谢无妄看向守在暗中的李大,微微点头,示意他去查勇毅侯的院子。

但是谢故彰见谢无妄不肯回答,便觉得谢无妄在心虚,神情愤恨道:“就算往日你对我有不满,但也不应该对一个孕妇下手!你不喜我,朝我索命便是,对孕妇下手,你算什么君子。”

谢无妄勾唇嘲讽一笑:“你?还不值得我动手。”

一个优柔寡断,被一个贴身丫鬟玩弄于股掌之间的读书人,他从未放在眼里。

虽然之前他想过要杀了柳月茹,但是花容没让,今日也不过是一场意外。

“若我真的想对你动手,你觉得你身边那些酒囊饭袋拦得住我?”

这话将谢故彰噎的脸色一白。

侯夫人知道轮手段,她心中这个清高的儿子都不过谢无妄这个阴险狠辣的小人,于是便轻轻握住谢故彰的手,安慰道:

“他从边境回来,立了功绩,如今进了侯府,也不将我和你父亲放在眼中,人家现在心高气傲的很,又怎会将你这个兄长放在眼里。你也莫要在和他争执,现下还是月茹和孩子要紧。”

“若这件事真的和这畜生有关系,我和你爹决不轻饶!”

侯夫人半劝半拉地拽着谢故彰到一旁的石凳上坐下,担心谢故彰真的惹怒谢无妄,被揍出一身伤,从始至终都没有给谢无妄一个眼神。

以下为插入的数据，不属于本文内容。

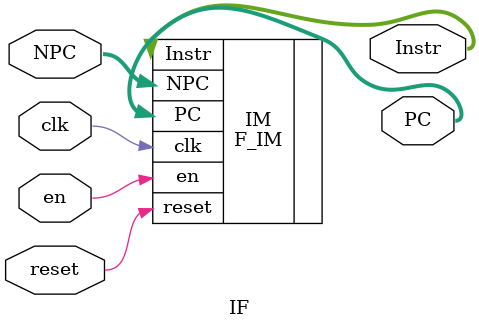
<source format=v>
`timescale 1ns / 1ps
module IF(
	 input clk,
	 input reset,
	 input en,
	 input [31:0] NPC,
    output [31:0] Instr,
	 output [31:0] PC
    );

	F_IM IM(
		.clk			(clk),
		.reset		(reset),
		.NPC			(NPC),
		.en			(en),
		.PC			(PC),
		.Instr		(Instr));

endmodule

</source>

对于这院中的暗流涌动,谢无妄并不在意,只是静静的站在廊下等着。

等柳月茹生产完毕,他要进去好好询问花容的消息。

至于另一边,领了命令的李大先回了烟竹院喊上了李二,不过李二有些不明白:“大哥,你喊我干什么?”

李大声音沉稳道:“主子让去探查侯爷的院子,但是那院子周围有不少守卫,硬闯十分麻烦,一会你装作小偷,将附近守卫都给吸引走。”

李二:“行。”

两人悄无声息绕到主院后方一处相对僻静的角落,仔细观察。

主院外围的守卫不少,尤其是几个关键出入口,都有侯夫人信得过的婆子或家丁把守,硬闯或潜行靠近,极易被发现。

李大对着李二打了个手势。

李二立马运着轻功飞上墙头,飞檐走壁。